Domenica 19, il presidente ha preso parte a una manifestazione a Brasilia, davanti al quartier generale dell'esercito, nella quale i suoi sostenitori hanni protestato contro il lockdown e chiesto la sospensione del Parlamento e la concessione dei pieni poteri a Bolsonaro. «Ci sono state molte altre manifestazioni in tutto il Paese - non convocate direttamente dall presidente, ma caldeggiate e appoggiate dal suo entourage - che chiedevano la fine del blocco delle attività, associando questa richiesta a quella del rafforzamento dei poteri del presidente, contro i poteri legislativo e giudiziario. Proteste organizzate a bordo delle automobili: questo fa anche capire il profilo sociale dei manifestanti pro-Bolsonaro, non gente del popolo ma delle classi più abbienti, della borghesia medio-alta».
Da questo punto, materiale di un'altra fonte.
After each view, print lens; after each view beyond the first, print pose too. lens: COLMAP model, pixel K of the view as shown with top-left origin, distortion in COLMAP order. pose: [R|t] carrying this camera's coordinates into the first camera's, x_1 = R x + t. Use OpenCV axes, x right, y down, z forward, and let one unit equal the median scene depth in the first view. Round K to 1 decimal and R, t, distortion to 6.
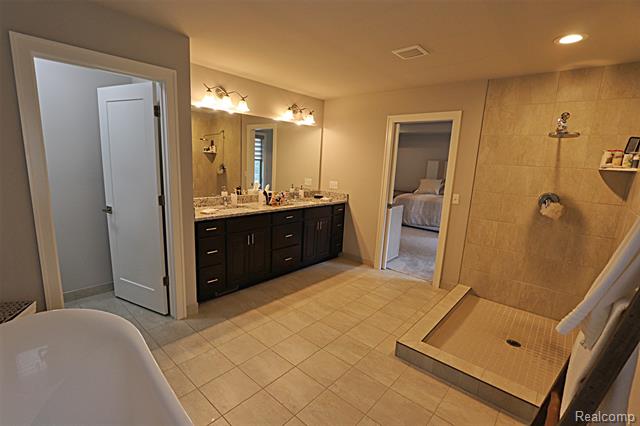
lens RADIAL K [[295.0, 0, 316.4], [0, 295.0, 214.6], [0, 0, 1]] dist [-0.001548, 0.000352]
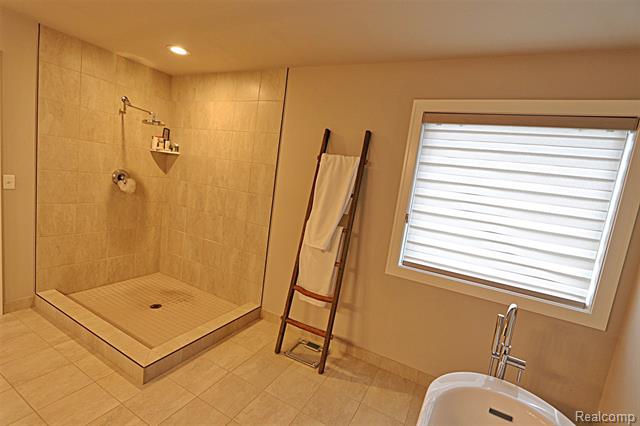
lens RADIAL K [[295.0, 0, 316.4], [0, 295.0, 214.6], [0, 0, 1]] dist [-0.001548, 0.000352]
pose [[-0.220190, -0.208265, 0.952965, -0.419395], [0.034106, 0.974701, 0.220895, -0.123264], [-0.974861, 0.081140, -0.207516, 0.518230]]
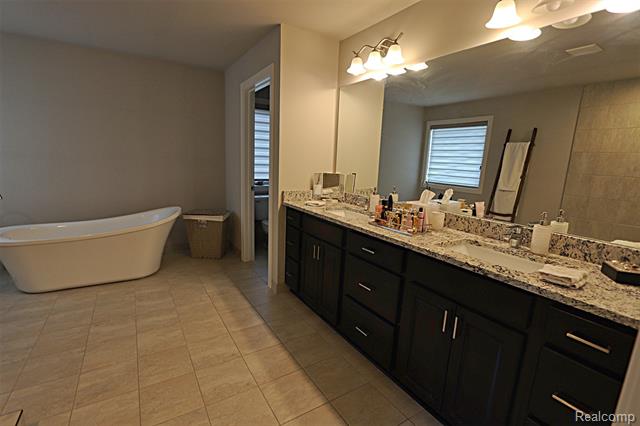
lens RADIAL K [[302.3, 0, 317.3], [0, 302.3, 214.5], [0, 0, 1]] dist [-0.001102, -0.000004]
pose [[-0.297631, 0.109979, -0.948325, 0.486226], [-0.226535, 0.956836, 0.182064, -0.143534], [0.927414, 0.269017, -0.259870, 1.246927]]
Per un certo periodo, osserva il provinciale dei comboniani, il problema dell’emergenza pandemica quasi ha inibito e scoraggiato reazioni forti da parte dell’opposizione, che si sentiva frenata nel criticare in modo netto le posizioni presidenziali per non compromettere ulteriormente la situazione di crisi a causa del virus. Ma ora qualcosa è cambiato. «Ad esempio domenica scorsa il presidente dell’Ordine degli avvocati ha dichiarato su Bolsonaro: “Ha oltrepassato il Rubicone”, con una metafora riferita al mondo degli antichi romani». Di fatto, la grande maggioranza dei governatori degli Stati federati non ha seguito Bolsonaro, ha adottato misure di contenimento del contagio e imposto il lockdown. «Sempre domenica scorsa venti governatori hanno firmato una lettera in difesa della democrazia, opponendosi alla linea del presidente sulla pandemia, e in generale sulla situazione politica. Mi sembra che nella coscienza sociale sia scattato qualcosa di nuovo: per vari ambienti e settori della società non è più possibile sopportare oltre. E' il momento di dire basta».